A. Nanodrug synthesis step 1: Poly(β-L-malic acid) (PMLA) was treated with a mixture of N-hydroxysuccinimide ester (NHS) and N,N′-dicyclohexylcarbodiimide (DCC) followed by sequential addition of trileucine (leucyl-N-leucyl-N-leucine [LLL]) peptide along with triethanolamine (TEA) and finally 2-mercapto-1-ethylamine (MEA) followed by TEA to form Preconjugate-1. Step 2: Monoclonal antibodies (mAbs) were functionalized with MAL-PEG-MAL and attached to the preconjugate by a thioether. Similarly, antisense oligonucleotides (AONs) were modified with a thiol reacting linker and attached to the preconjugate through a disulfide linkage. The cartoon schematic of the full nanobioconjugate is depicted at the lower left. Abbreviations: MAL, maleimide; PEG, polyethylene glycol; PEG₃₄₀₀, PEG with m.w.=3,400; BBB, blood-brain barrier; a-TfR, anti-transferrin receptor mAb. B. Schematic of Notch signaling and nanodrug action. Left, laminin-411 in the glioblastoma ECM interacts with β1 integrin on the tumor cell surface to upregulate Notch ligands, e.g., delta-like 4 (Dll4).
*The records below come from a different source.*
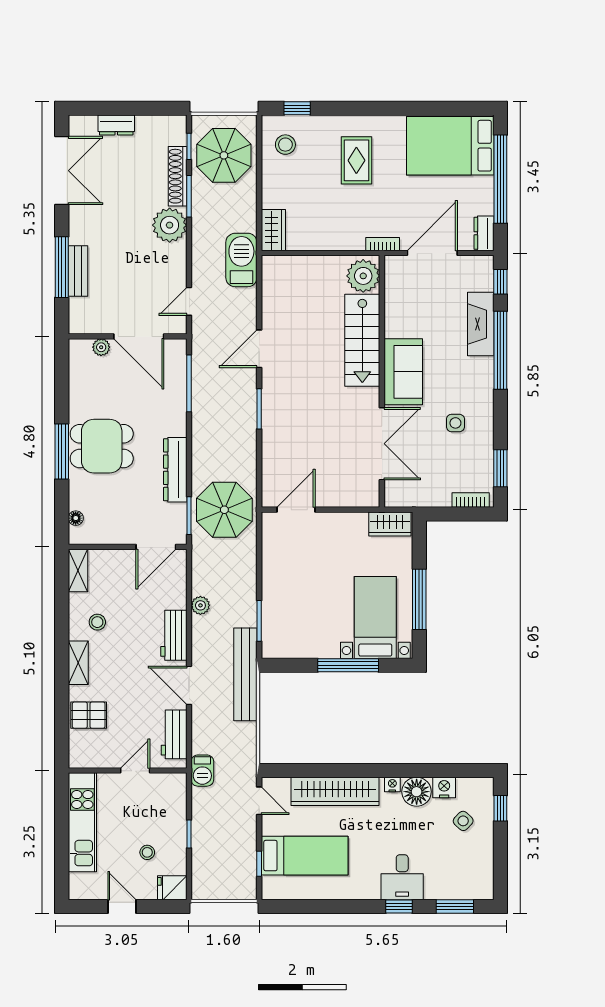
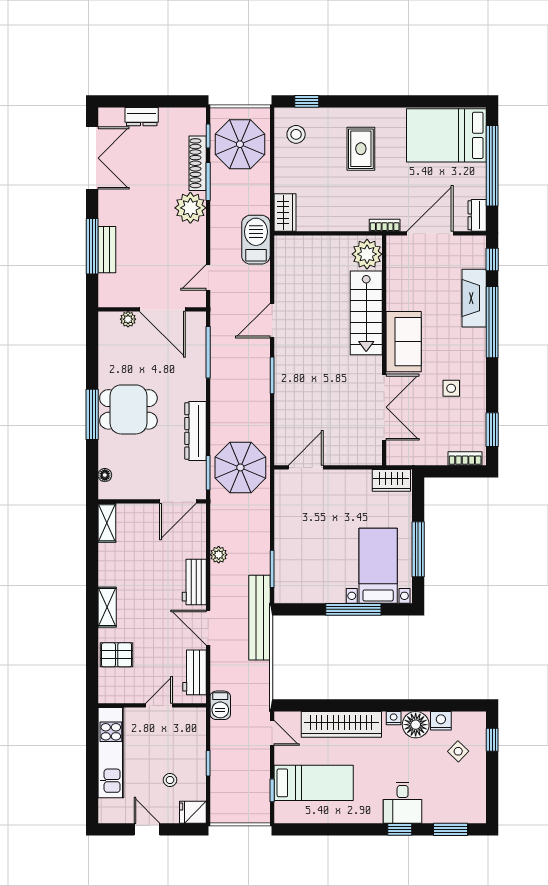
stool: (97, 622) -> (124, 570), removed

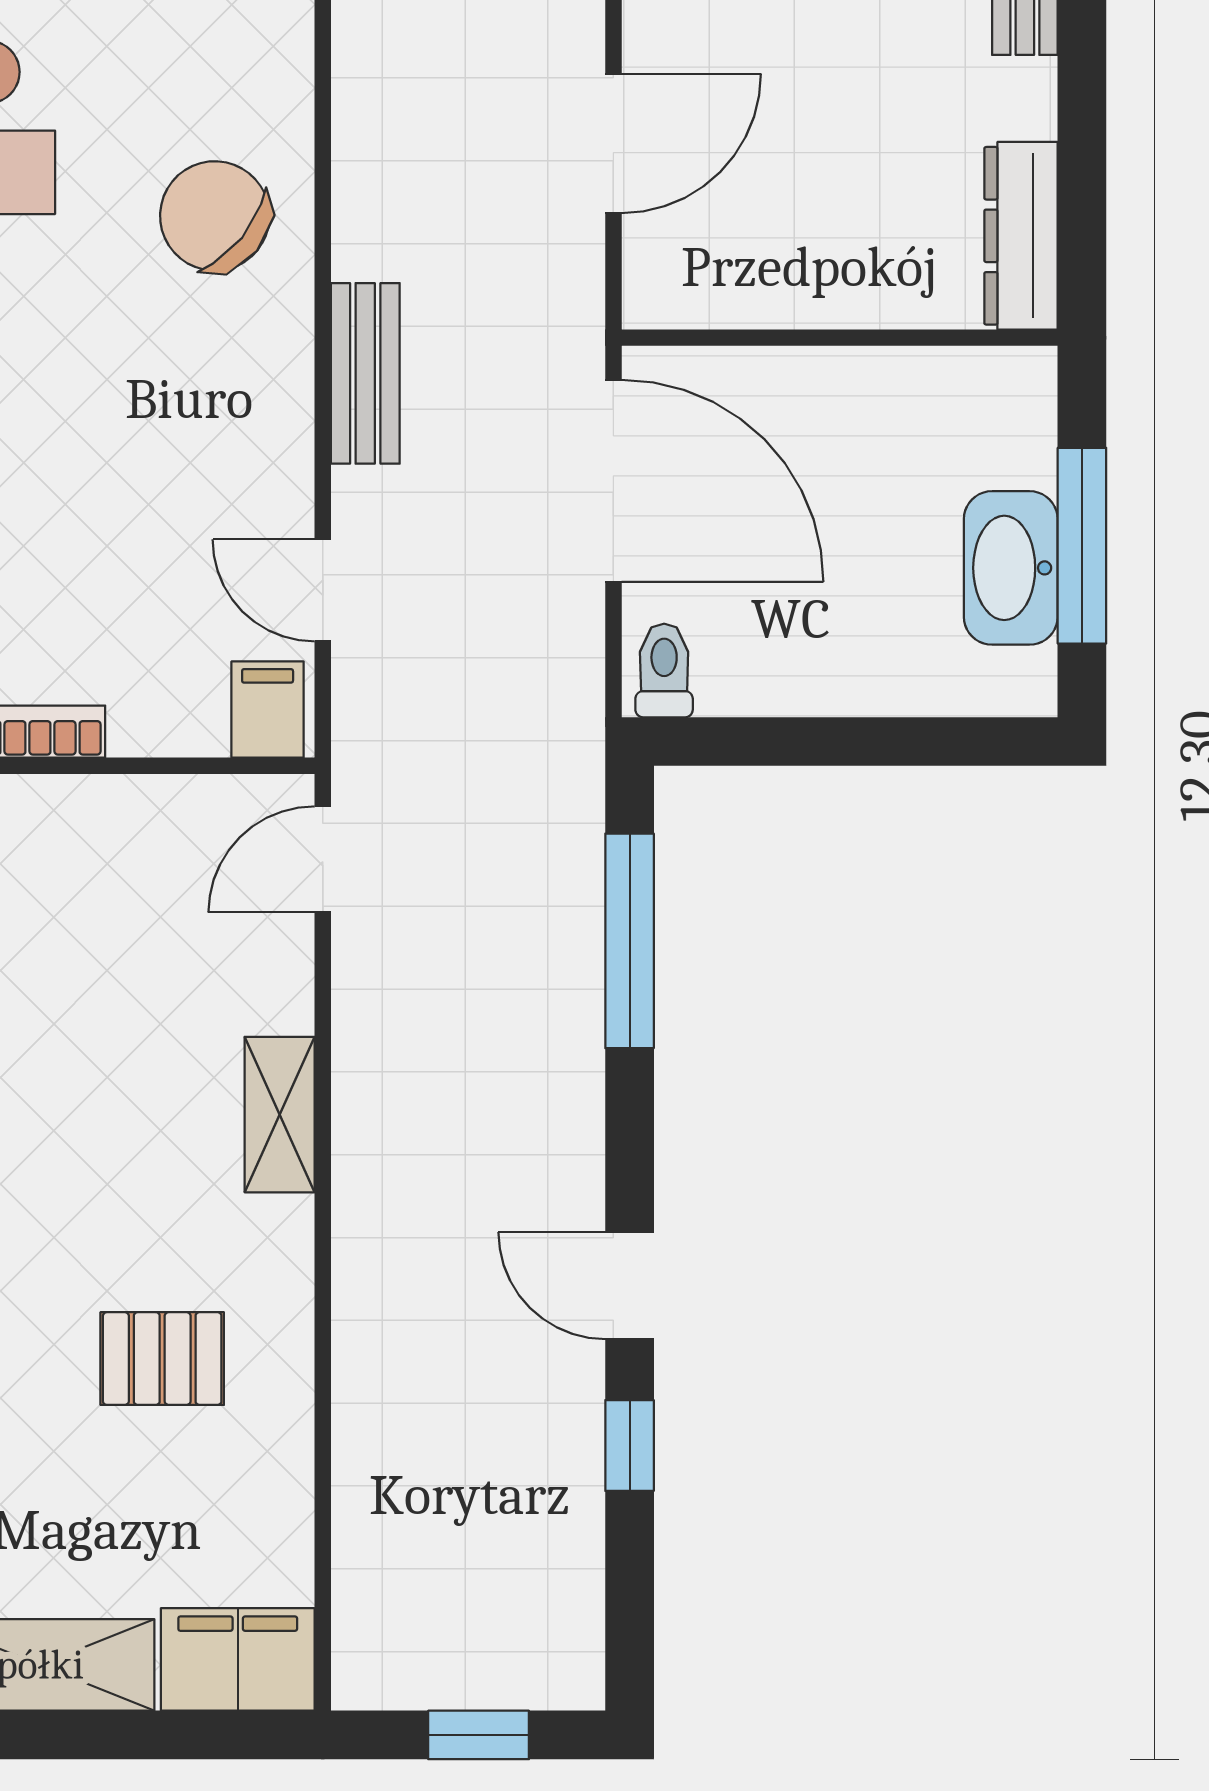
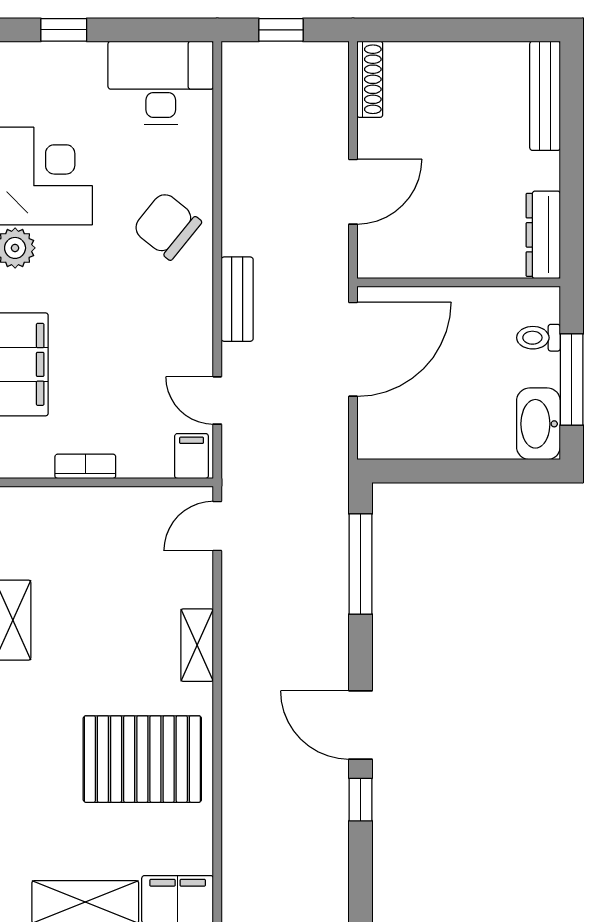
door: (613, 481) -> (353, 349), hinge flipped
washbasin: (1011, 568) -> (538, 424), moved
toilet: (664, 670) -> (539, 338), moved, turned -90
door: (630, 1286) -> (361, 725), width x1.38
pallet: (162, 1359) -> (142, 759), width x2.05, depth x2.00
This in turn activates Notch receptors by a juxtacrine or autocrine regulation documented in gliomas (31,32) (juxtacrine trans-signaling is shown). After Notch cleavage and release of Notch intracellular domain (NICD), the signal is transferred to the nucleus with activation of DNA-binding adaptor CSL/CBF-1, resulting in increased transcription and CSC proliferation and expansion. Interaction with and activation of additional CSC markers CD133, Nestin and c-Myc, leads to higher proliferation, migration and vascular morphogenesis. Right, therapeutic nanobioconjugate blocking laminin-411 chain expression. It has PMLA backbone with covalently attached components: morpholino AONs inhibiting laminin α4 and β1 chain synthesis; multiple residues of trileucine (LLL) functioning as a pH-sensitive endosome escape unit for the release of AON into the tumor cell cytoplasm; BBB and tumor targeting antibodies: anti-mouse TfR mAb targeting mouse endothelial cells in tumor vessels for the nanodrug BBB crossing by transcytosis, and chimeric anti-human TfR mAb enabling drug targeting and binding to human tumor cells with subsequent receptor-mediated internalization (see Supplementary Video).